-------- Input records

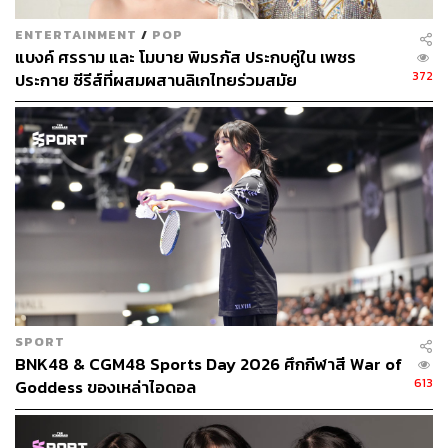
คำว่า
Kiss Me
มันจะเป็นคำที่เขาด้นสดขึ้นมาเอง
ENTERTAINMENT
/
POP
แบงค์ ศรราม และ โมบาย พิมรภัส ประกบคู่ใน เพชร
พิม:
เนื้อเพลงเดิมมันเป็นคำแบบสมัยก่อน แบบจิ๊กโก๋-จิ๊กกี๋
372
ประกาย ซีรีส์ที่ผสมผสานลิเกไทยร่วมสมัย
เปรียบเทียบผู้ชายกับผู้หญิง แล้วก็หยิบมาทำเนื้อเพลงให้มี
ความทันสมัยมากขึ้น ใช้ภาษาอังกฤษมากขึ้นในเพลงนี้ แล้ว
ก็ได้ประโยคหลักของเพลงนี้คือคำว่า Kiss Me
สัมผัสถึงกลิ่นอายความเป็นเพลงเกาหลีตั้งแต่แรกเลย
ไหม?
พั้นซ์:
คือหลังจากที่ฟังก็มีภาพของเพลงแบบ JYP ผุดขึ้นมา
เลย คือดนตรีขึ้นมาแค่ 2 วินาทีก็รู้ทันทีว่านี่คือเพลงในแบบ
ฉบับของ JYP แล้วก็มีการใส่ความสดใสในแบบของ BNK48
SPORT
และ CGM48 เข้าไปผสมด้วย
BNK48 & CGM48 Sports Day 2026 ศึกกีฬาสี War of
613
Goddess ของเหล่าไอดอล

----------------

Problem to work on
Restate the data above exactly, stripping out each image.

Expected answer
คำว่า
Kiss Me
มันจะเป็นคำที่เขาด้นสดขึ้นมาเอง
ENTERTAINMENT
/
POP
แบงค์ ศรราม และ โมบาย พิมรภัส ประกบคู่ใน เพชร
พิม:
เนื้อเพลงเดิมมันเป็นคำแบบสมัยก่อน แบบจิ๊กโก๋-จิ๊กกี๋
372
ประกาย ซีรีส์ที่ผสมผสานลิเกไทยร่วมสมัย
เปรียบเทียบผู้ชายกับผู้หญิง แล้วก็หยิบมาทำเนื้อเพลงให้มี
ความทันสมัยมากขึ้น ใช้ภาษาอังกฤษมากขึ้นในเพลงนี้ แล้ว
ก็ได้ประโยคหลักของเพลงนี้คือคำว่า Kiss Me
สัมผัสถึงกลิ่นอายความเป็นเพลงเกาหลีตั้งแต่แรกเลย
ไหม?
พั้นซ์:
คือหลังจากที่ฟังก็มีภาพของเพลงแบบ JYP ผุดขึ้นมา
เลย คือดนตรีขึ้นมาแค่ 2 วินาทีก็รู้ทันทีว่านี่คือเพลงในแบบ
ฉบับของ JYP แล้วก็มีการใส่ความสดใสในแบบของ BNK48
SPORT
และ CGM48 เข้าไปผสมด้วย
BNK48 & CGM48 Sports Day 2026 ศึกกีฬาสี War of
613
Goddess ของเหล่าไอดอล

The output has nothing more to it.